YOUR INSTRUCTIONS
Your answer should be each line of the entries that contains the word "color", copied in full.
DATA FOR ANALYSIS section start
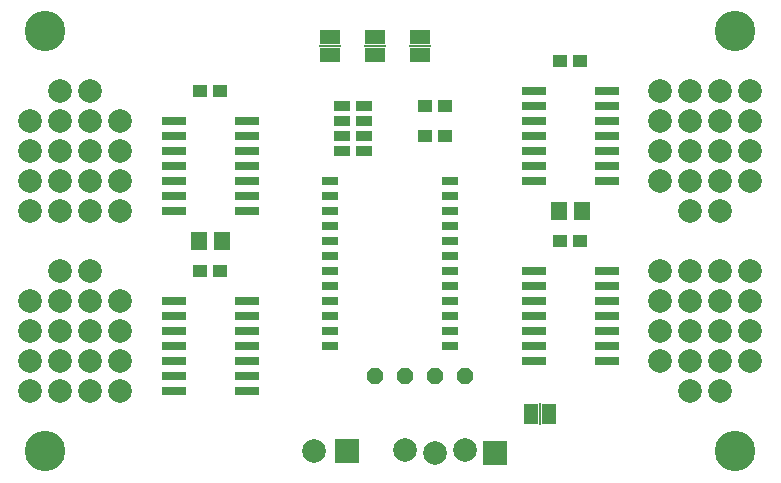
<source format=gbr>
G04 EAGLE Gerber RS-274X export*
G75*
%MOMM*%
%FSLAX34Y34*%
%LPD*%
%INSoldermask Top*%
%IPPOS*%
%AMOC8*
5,1,8,0,0,1.08239X$1,22.5*%
G01*
G04 Define Apertures*
%ADD10R,2.159000X0.787400*%
%ADD11C,2.006600*%
%ADD12R,2.006600X2.006600*%
%ADD13R,1.327000X0.927000*%
%ADD14R,1.727200X1.295400*%
%ADD15R,1.828800X0.152400*%
%ADD16R,1.295400X1.727200*%
%ADD17R,0.152400X1.828800*%
%ADD18R,1.227000X1.127000*%
%ADD19P,1.45711X8X22.5*%
%ADD20P,1.45711X8X202.5*%
%ADD21R,1.397000X0.762000*%
%ADD22R,1.427000X1.627000*%
%ADD23C,3.429000*%
D10*
X159766Y177800D03*
X221234Y177800D03*
X159766Y165100D03*
X159766Y152400D03*
X221234Y165100D03*
X221234Y152400D03*
X159766Y139700D03*
X221234Y139700D03*
X159766Y127000D03*
X159766Y114300D03*
X221234Y127000D03*
X221234Y114300D03*
X159766Y101600D03*
X221234Y101600D03*
X464566Y203200D03*
X526034Y203200D03*
X464566Y190500D03*
X464566Y177800D03*
X526034Y190500D03*
X526034Y177800D03*
X464566Y165100D03*
X526034Y165100D03*
X464566Y152400D03*
X464566Y139700D03*
X526034Y152400D03*
X526034Y139700D03*
X464566Y127000D03*
X526034Y127000D03*
D11*
X571500Y127000D03*
X596900Y127000D03*
X622300Y127000D03*
X647700Y127000D03*
D12*
X306070Y50800D03*
D11*
X278130Y50800D03*
X571500Y152400D03*
X596900Y152400D03*
X622300Y152400D03*
X647700Y152400D03*
X571500Y177800D03*
X596900Y177800D03*
X622300Y177800D03*
X647700Y177800D03*
X571500Y203200D03*
X596900Y203200D03*
X622300Y203200D03*
X647700Y203200D03*
X571500Y279400D03*
X596900Y279400D03*
X622300Y279400D03*
X647700Y279400D03*
X571500Y304800D03*
X596900Y304800D03*
X622300Y304800D03*
X647700Y304800D03*
X571500Y330200D03*
X596900Y330200D03*
X622300Y330200D03*
X647700Y330200D03*
X571500Y355600D03*
X596900Y355600D03*
X622300Y355600D03*
X647700Y355600D03*
D12*
X431800Y49530D03*
D11*
X406400Y52070D03*
X381000Y49530D03*
X355600Y52070D03*
D13*
X301625Y304800D03*
X301625Y317500D03*
X320675Y304800D03*
X320675Y317500D03*
X320675Y330200D03*
X320675Y342900D03*
X301625Y330200D03*
X301625Y342900D03*
D14*
X330200Y386080D03*
X330200Y401320D03*
D15*
X330200Y393700D03*
D14*
X368300Y386080D03*
X368300Y401320D03*
D15*
X368300Y393700D03*
D14*
X292100Y386080D03*
X292100Y401320D03*
D15*
X292100Y393700D03*
D16*
X477520Y82550D03*
X462280Y82550D03*
D17*
X469900Y82550D03*
D18*
X199000Y355600D03*
X182000Y355600D03*
X199000Y203200D03*
X182000Y203200D03*
X503800Y228600D03*
X486800Y228600D03*
D19*
X381000Y114300D03*
X406400Y114300D03*
D20*
X355600Y114300D03*
X330200Y114300D03*
D21*
X292100Y279400D03*
X292100Y266700D03*
X292100Y254000D03*
X292100Y241300D03*
X292100Y228600D03*
X292100Y215900D03*
X292100Y203200D03*
X292100Y190500D03*
X292100Y177800D03*
X292100Y165100D03*
X292100Y152400D03*
X292100Y139700D03*
X393700Y139700D03*
X393700Y152400D03*
X393700Y165100D03*
X393700Y177800D03*
X393700Y190500D03*
X393700Y203200D03*
X393700Y215900D03*
X393700Y228600D03*
X393700Y241300D03*
X393700Y254000D03*
X393700Y266700D03*
X393700Y279400D03*
D10*
X159766Y330200D03*
X221234Y330200D03*
X159766Y317500D03*
X159766Y304800D03*
X221234Y317500D03*
X221234Y304800D03*
X159766Y292100D03*
X221234Y292100D03*
X159766Y279400D03*
X159766Y266700D03*
X221234Y279400D03*
X221234Y266700D03*
X159766Y254000D03*
X221234Y254000D03*
X464566Y355600D03*
X526034Y355600D03*
X464566Y342900D03*
X464566Y330200D03*
X526034Y342900D03*
X526034Y330200D03*
X464566Y317500D03*
X526034Y317500D03*
X464566Y304800D03*
X464566Y292100D03*
X526034Y304800D03*
X526034Y292100D03*
X464566Y279400D03*
X526034Y279400D03*
D11*
X114300Y330200D03*
X88900Y330200D03*
X63500Y330200D03*
X38100Y330200D03*
X114300Y304800D03*
X88900Y304800D03*
X63500Y304800D03*
X38100Y304800D03*
X114300Y279400D03*
X88900Y279400D03*
X63500Y279400D03*
X38100Y279400D03*
X114300Y254000D03*
X88900Y254000D03*
X63500Y254000D03*
X38100Y254000D03*
X114300Y177800D03*
X88900Y177800D03*
X63500Y177800D03*
X38100Y177800D03*
X114300Y152400D03*
X88900Y152400D03*
X63500Y152400D03*
X38100Y152400D03*
X114300Y127000D03*
X88900Y127000D03*
X63500Y127000D03*
X38100Y127000D03*
X114300Y101600D03*
X88900Y101600D03*
X63500Y101600D03*
X38100Y101600D03*
D18*
X503800Y381000D03*
X486800Y381000D03*
X389500Y317500D03*
X372500Y317500D03*
X389500Y342900D03*
X372500Y342900D03*
D22*
X504800Y254000D03*
X485800Y254000D03*
X200000Y228600D03*
X181000Y228600D03*
D23*
X50800Y50800D03*
X635000Y50800D03*
X635000Y406400D03*
X50800Y406400D03*
D11*
X63500Y355600D03*
X88900Y355600D03*
X63500Y203200D03*
X88900Y203200D03*
X622300Y101600D03*
X596900Y101600D03*
X622300Y254000D03*
X596900Y254000D03*
M02*

</source>
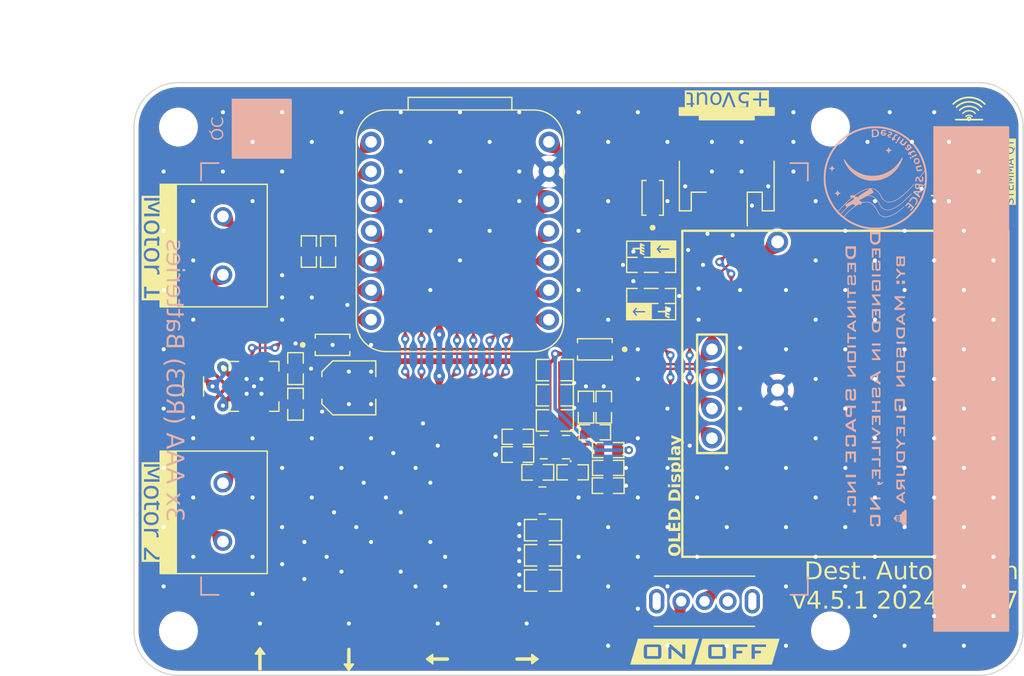
<source format=kicad_pcb>
(kicad_pcb (version 20221018) (generator pcbnew)

  (general
    (thickness 1.6)
  )

  (paper "USLetter")
  (title_block
    (title "Destination Automation R4")
    (date "2024-03-17")
    (rev "02")
    (comment 1 "Madison Gleydura")
    (comment 2 "FINAL")
    (comment 3 "2024")
  )

  (layers
    (0 "F.Cu" mixed)
    (31 "B.Cu" power)
    (32 "B.Adhes" user "B.Adhesive")
    (33 "F.Adhes" user "F.Adhesive")
    (34 "B.Paste" user)
    (35 "F.Paste" user)
    (36 "B.SilkS" user "B.Silkscreen")
    (37 "F.SilkS" user "F.Silkscreen")
    (38 "B.Mask" user)
    (39 "F.Mask" user)
    (40 "Dwgs.User" user "User.Drawings")
    (41 "Cmts.User" user "User.Comments")
    (44 "Edge.Cuts" user)
    (45 "Margin" user)
    (46 "B.CrtYd" user "B.Courtyard")
    (47 "F.CrtYd" user "F.Courtyard")
    (48 "B.Fab" user)
    (49 "F.Fab" user)
  )

  (setup
    (stackup
      (layer "F.SilkS" (type "Top Silk Screen") (color "White"))
      (layer "F.Paste" (type "Top Solder Paste"))
      (layer "F.Mask" (type "Top Solder Mask") (color "Purple") (thickness 0.01))
      (layer "F.Cu" (type "copper") (thickness 0.035))
      (layer "dielectric 1" (type "core") (thickness 1.51) (material "FR4") (epsilon_r 4.5) (loss_tangent 0.02))
      (layer "B.Cu" (type "copper") (thickness 0.035))
      (layer "B.Mask" (type "Bottom Solder Mask") (color "Purple") (thickness 0.01))
      (layer "B.Paste" (type "Bottom Solder Paste"))
      (layer "B.SilkS" (type "Bottom Silk Screen") (color "White"))
      (copper_finish "ENIG")
      (dielectric_constraints no)
    )
    (pad_to_mask_clearance 0.05)
    (solder_mask_min_width 0.2032)
    (pcbplotparams
      (layerselection 0x00010f8_ffffffff)
      (plot_on_all_layers_selection 0x0000000_00000000)
      (disableapertmacros false)
      (usegerberextensions false)
      (usegerberattributes true)
      (usegerberadvancedattributes true)
      (creategerberjobfile true)
      (dashed_line_dash_ratio 12.000000)
      (dashed_line_gap_ratio 3.000000)
      (svgprecision 6)
      (plotframeref false)
      (viasonmask false)
      (mode 1)
      (useauxorigin false)
      (hpglpennumber 1)
      (hpglpenspeed 20)
      (hpglpendiameter 15.000000)
      (dxfpolygonmode true)
      (dxfimperialunits true)
      (dxfusepcbnewfont true)
      (psnegative false)
      (psa4output false)
      (plotreference true)
      (plotvalue true)
      (plotinvisibletext false)
      (sketchpadsonfab false)
      (subtractmaskfromsilk false)
      (outputformat 1)
      (mirror false)
      (drillshape 0)
      (scaleselection 1)
      (outputdirectory "gerber/2024-01-07_automation/")
    )
  )

  (net 0 "")
  (net 1 "VCC")
  (net 2 "GND")
  (net 3 "+3V3")
  (net 4 "/OLED1")
  (net 5 "/OLED2")
  (net 6 "/SW")
  (net 7 "Net-(U2-BOOT)")
  (net 8 "/COMP")
  (net 9 "Net-(C7-Pad1)")
  (net 10 "/FB")
  (net 11 "Net-(U3-VCP)")
  (net 12 "Net-(U3-VINT)")
  (net 13 "Net-(J1-Pin_1)")
  (net 14 "/Vout_D")
  (net 15 "/SW2")
  (net 16 "/SW4")
  (net 17 "/ILIM")
  (net 18 "/M2_OUT1")
  (net 19 "/M2_OUT2")
  (net 20 "/M1_OUT1")
  (net 21 "/M1_OUT2")
  (net 22 "/FSW")
  (net 23 "Net-(U2-VCC)")
  (net 24 "Net-(U3-AISEN)")
  (net 25 "unconnected-(SW1-C-Pad3)")
  (net 26 "unconnected-(U3-nFAULT-Pad6)")
  (net 27 "/M2_IN1")
  (net 28 "/M2_IN2")
  (net 29 "/M1_IN1")
  (net 30 "/M1_IN2")
  (net 31 "/DRV_SLEEP")
  (net 32 "/SW3")
  (net 33 "/SW5")
  (net 34 "/SDA")
  (net 35 "/SCL")
  (net 36 "Net-(D1-K)")
  (net 37 "+5V_A")
  (net 38 "+5V_B")

  (footprint "lib_fp:RESC160X80X55L30N" (layer "F.Cu") (at 123.19 114.046 180))

  (footprint "lib_fp:RESC160X80X55L30N" (layer "F.Cu") (at 122.047 112.522))

  (footprint "lib_fp:CAPC160X80X88L35N" (layer "F.Cu") (at 96.393 110.109 -90))

  (footprint "lib_fp:CAPC160X80X88L35N" (layer "F.Cu") (at 96.393 107.061 -90))

  (footprint "lib_fp:CAPC160X80X88L35N" (layer "F.Cu") (at 115.443 114.427 180))

  (footprint "lib_fp:CAPC200X125X88L50N" (layer "F.Cu") (at 118.618 107.188))

  (footprint "lib_fp:M2.54_NPTH" (layer "F.Cu") (at 86.36 86.36 -90))

  (footprint "lib_fp:CAPC160X80X88L35N" (layer "F.Cu") (at 122.809 110.363 90))

  (footprint "lib_fp:M2.54_NPTH" (layer "F.Cu") (at 142.24 86.36))

  (footprint "lib_fp:SS-12D07-VG_GA_PA" (layer "F.Cu") (at 131.445 127))

  (footprint "lib_fp:CAPC160X80X88L35N" (layer "F.Cu") (at 123.19 117.094))

  (footprint "lib_fp:CAPC200X125X88L50N" (layer "F.Cu") (at 118.618 109.347))

  (footprint "lib_fp:CAPC160X80X88L35N" (layer "F.Cu") (at 121.285 110.363 90))

  (footprint "lib_fp:JST-PH-S2B-SM4-TB" (layer "F.Cu") (at 133.35 89.281 180))

  (footprint "lib_fp:QtPy" (layer "F.Cu") (at 110.49 95.25))

  (footprint "lib_fp:5mmTerminalBlock" (layer "F.Cu") (at 90.17 119.38 -90))

  (footprint "lib_fp:SW_4.5x4.5" (layer "F.Cu") (at 100.965 128.905 180))

  (footprint "lib_fp:CAPC200X125X88L50N" (layer "F.Cu") (at 117.602 123.063 180))

  (footprint "lib_fp:1N5819HW" (layer "F.Cu") (at 122.047 105.41 180))

  (footprint "lib_fp:M2.54_NPTH" (layer "F.Cu") (at 86.36 129.54))

  (footprint "DS-Master-Logos-and-Graphics:arrow" (layer "F.Cu") (at 125.8316 102.1842 90))

  (footprint "lib_fp:CAPC160X80X88L35N" (layer "F.Cu") (at 117.156 115.951 180))

  (footprint "lib_fp:RESC160X80X55L30N" (layer "F.Cu") (at 115.443 112.903 180))

  (footprint "lib_fp:RESC160X80X55L30N" (layer "F.Cu") (at 120.142 115.951))

  (footprint "lib_fp:CAPC200X125X88L50N" (layer "F.Cu") (at 117.602 120.904 180))

  (footprint "lib_fp:1N5819HW" (layer "F.Cu") (at 127 92.429 90))

  (footprint "lib_fp:RESC160X80X55L30N" (layer "F.Cu") (at 97.536 97.028 -90))

  (footprint "DS-Master-Logos-and-Graphics:arrow" (layer "F.Cu") (at 127.889 96.8238 90))

  (footprint "lib_fp:CAPC200X125X88L50N" (layer "F.Cu") (at 117.602 125.222 180))

  (footprint "lib_fp:SW_4.5x4.5" (layer "F.Cu") (at 93.345 128.905 180))

  (footprint "lib_fp:CAPAE430X540L180X65N" (layer "F.Cu")
    (tstamp 9cf6399b-785c-453e-b353-ed410d9d591b)
    (at 100.965 108.712)
    (descr "Capacitor, Aluminum Electrolytic; 4.30 mm L X 4.30 mm W X 5.40 mm H body")
    (property "Manufacturer" "KEMET")
    (property "Package" "SMD,D4xL5.5mm")
    (property "Sheetfile" "destinationAutomation_v4.5.kicad_sch")
    (property "Sheetname" "")
    (property "Tolerance" "20%")
    (property "Voltage Rating" "25V")
    (property "ki_description" "Polarized capacitor symbol")
    (property "mpn" "EDK106M025A9BAA")
    (property "populate" "1")
    (path "/91c33497-dcce-4927-a488-1db3d74e7494")
    (attr smd)
    (fp_text reference "C13" (at 0 3.175) (layer "F.SilkS") hide
        (effects (font (size 0.75 0.75) (thickness 0.15)))
      (tstamp fc4a3b88-8305-4b65-808d-bf962d10cce4)
    )
    (fp_text value "10uF" (at 0 0) (layer "F.Fab") hide
        (effects (font (size 1.27 1.27) (thickness 0.15)))
      (tstamp ff3e4179-8b28-445c-b125-c702bcba5f4a)
    )
    (fp_text user "${REFERENCE}" (at 0 2.667) (layer "F.Fab")
        (effects (font (size 0.5 0.5) (thickness 0.05)))
      (tstamp ee069f76-c15f-4b62-aeb3-56a7c24e1fd9)
    )
    (fp_line (start -2.31 -1.386) (end -2.31 -0.969)
      (stroke (width 0.12) (type solid)) (layer "F.SilkS") (tstamp 1b212009-52fe-49c8-97ee-a2d7e9b0283f))
    (fp_line (start -2.31 1.386) (end -2.31 0.969)
      (stroke (width 0.12) (type solid)) (layer "F.SilkS") (tstamp c4c3feb5-7d1c-46d8-abf6-89fea05e8efb))
    (fp_line (start -1.386 -2.31) (end -2.31 -1.386)
      (stroke (width 0.12) (type solid)) (layer "F.SilkS") (tstamp 714f3671-dde1-4184-8377-7dc65fc97702))
    (fp_line (start -1.386 2.31) (end -2.31 1.386)
      (stroke (width 0.12) (type solid)) (layer "F.SilkS") (tstamp 5d6780d3-e4b8-44c7-b670-065af4a1bd8a))
    (fp_line (start 2.31 -2.31) (end -1.386 -2.31)
      (stroke (width 0.12) (type solid)) (layer "F.SilkS") (tstamp 71987cf8-c96b-4804-b72e-694ad72c8a3d))
    (fp_line (start 2.31 -0.969) (end 2.31 -2.31)
      (stroke (width 0.12) (type solid)) (layer "F.SilkS") (tstamp 2dbfaf46-eadc-4418-b530-7700f4df14db))
    (fp_line (start 2.31 0.969) (end 2.31 2.31)
      (stroke (width 0.12) (type solid)) (layer "F.SilkS") (tstamp 6d5ac9b7-ac80-48e3-9f42-46735ecee9ce))
    (fp_line (start 2.31 2.31) (end -1.386 2.31)
      (stroke (width 0.12) (type solid)) (layer "F.SilkS") (tstamp 04c5ba27-aded-4685-8d13-d6365d22f783))
    (fp_line (start -2.75 -0.325) (end -0.95 -0.325)
      (stroke (width 0.025) (type solid)) (layer "Dwgs.User") (tstamp 476edbca-f9d3-45aa-9a0c-e36e30880882))
    (fp_line (start -2.75 0.325) (end -2.75 -0.325)
      (stroke (width 0.025) (type solid)) (layer "Dwgs.User") (tstamp 498b4189-0e11-4421-975a-eb8e9a38909e))
    (fp_line (start -2.15 -1.29) (end -1.29 -2.15)
      (stroke (width 0.025) (type solid)) (layer "Dwgs.User") (tstamp 3d9b66ee-a526-46f7-b588-6dbeb59c2793))
    (fp_line (start -2.15 1.29) (end -2.15 -1.29)
      (stroke (width 0.025) (type solid)) (layer "Dwgs.User") (tstamp c696576e-a727-46bc-93b0-3cb78998b376))
    (fp_line (start -1.29 -2.15) (end 2.15 -2.15)
      (stroke (width 0.025) (type solid)) (layer "Dwgs.User") (tstamp 48c6c46d-7ee5-45dd-ad1a-1583741282d7))
    (fp_line (start -1.29 2.15) (end -2.15 1.29)
      (stroke (width 0.025) (type solid)) (layer "Dwgs.User") (tstamp 8fbdb72e-8446-401b-b552-8279c72504c5))
    (fp_line (start -0.95 -0.325) (end -0.95 0.325)
      (stroke (width 0.025) (type solid)) (layer "Dwgs.User") (tstamp e40cbe18-5a0e-4d12-b324-355e7e494e23))
    (fp_line (start -0.95 0.325) (end -2.75 0.325)
      (stroke (width 0.025) (type solid)) (layer "Dwgs.User") (tstamp 16a3585a-1f49-4015-8282-641015f1e1c6))
    (fp_line (start 0.95 -0.325) (end 2.75 -0.325)
      (stroke (width 0.025) (type solid)) (layer "Dwgs.User") (tstamp 591b3985-0802-4724-b42f-2304e5386647))
    (fp_line (start 0.95 0.325) (end 0.95 -0.325)
      (stroke (width 0.025) (type solid)) (layer "Dwgs.User") (tstamp a8d9ed8d-ccfa-4903-b034-07e6b330ba6a))
    (fp_line (start 2.15 -2.15) (end 2.15 2.15)
      (stroke (width 0.025) (type solid)) (layer "Dwgs.User") (tstamp 43299731-fdba-47c8-9d11-a63553b70b22))
    (fp_line (start 2.15 2.15) (end -1.29 2.15)
      (stroke (width 0.025) (type solid)) (layer "Dwgs.User") (tstamp 3962af44-3271-4bbf-8d1b-ce9cfaac78a4))
    (fp_line (start 2.75 -0.325) (end 2.75 0.325)
      (stroke (width 0.025) (type solid)) (layer "Dwgs.User") (tstamp a847a117-9e82-4669-a140-3e99f4669159))
    (fp_line (start 2.75 0.325) (end 0.95 0.325)
      (stroke (width 0.025) (type solid)) (layer "Dwgs.User") (tstamp 46e3c1d8-8e62-4b1d-ba20-a3c409baf873))
    (fp_line (start -3.506 -0.99) (end -3.506 0.99)
      (stroke (width 0.05) (type solid)) (layer "F.CrtYd") (tstamp 955d5013-d797-4c24-b9aa-af258edc5beb))
    (fp_line (start -3.506 0.99) (end -2.45 0.99)
      (stroke (width 0.05) (type solid)) (layer "F.CrtYd") (tstamp 10c055f3-fd29-4a5e-ad4f-c7fb07505000))
    (fp_line (start -2.45 -2.45) (end -2.45 -0.99)
      (stroke (width 0.05) (type solid)) (layer "F.CrtYd") (tstamp dee6570f-a7fd-42fe-ab22-3cf4445be7a0))
    (fp_line (start -2.45 -0.99) (end -3.506 -0.99)
      (stroke (width 0.05) (type solid)) (layer "F.CrtYd") (tstamp 1fa941bd-3b3b-4113-8e4f-dcfb1c36ac52))
    (fp_line (start -2.45 0.99) (end -2.45 2.45)
      (stroke (width 0.05) (type solid)) (layer "F.CrtYd") (tstamp fd17a3a6-4ef5-4b7b-a34d-1b2d28e1f17c))
    (fp_line (start -2.45 2.45) (end 2.45 2.45)
      (stroke (width 0.05) (type solid)) (layer "F.CrtYd") (tstamp 4be6fee1-ef69-447a-b983-b900a5d368dc))
    (fp_line (start 2.45 -2.45) (end -2.45 -2.45)
      (stroke (width 0.05) (type solid)) (layer "F.CrtYd") (tstamp af778688-34f1-4889-93b6-21afb56695e7))
    (fp_line (start 2.45 -0.99) (end 2.45 -2.45)
      (stroke (width 0.05) (type solid)) (layer "F.CrtYd") (tstamp 712c663d-b96a-43c3-9378-b0307483ab95))
    (fp_line (start 2.45 0.99) (end 3.506 0.99)
      (stroke (width 0.05) (type solid)) (layer "F.CrtYd") (tstamp e89a5cc5-5294-4043-b6fb-f0ddde63d362))
    (fp_line (start 2.45 2.45) (end 2.45 0.99)
      (stroke (width 0.05) (type solid)) (layer "F.CrtYd") (tstamp 09ba83fd-2136-479e-b827-71ef66126068))
    (fp_line (start 3.506 -0.99) (end 2.45 -0.99)
      (stroke (width 0.05) (type solid)) (layer "F.CrtYd") (tstamp 9176b77e-26a7-491e-a21f-71421ae2e922))
    (fp_line (start 3.506 0.99) (end 3.506 -0.99)
      (stroke (width 0.05) (type solid)) (layer "F.CrtYd") (tstamp 3ca9d0fc-38bc-4a4a-96d0-c878b5fe7bde))
    (fp_line (start -2.25 -1.35) (end -1.35 -2.25)
      (stroke (width 0.12) (type solid)) (layer "F.Fab") (tstamp b3bf72ba-649b-4125-a45a-53c092a7924e))
    (fp_line (start -2.25 1.35) (end -2.25 -1.35)
      (stroke (width 0.12) (type solid)) (l
... [1363822 chars truncated]
</source>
DATA FOR ANALYSIS section end
SOLUTION TO THIS PROBLEM
      (layer "F.SilkS" (type "Top Silk Screen") (color "White"))
      (layer "F.Mask" (type "Top Solder Mask") (color "Purple") (thickness 0.01))
      (layer "B.Mask" (type "Bottom Solder Mask") (color "Purple") (thickness 0.01))
      (layer "B.SilkS" (type "Bottom Silk Screen") (color "White"))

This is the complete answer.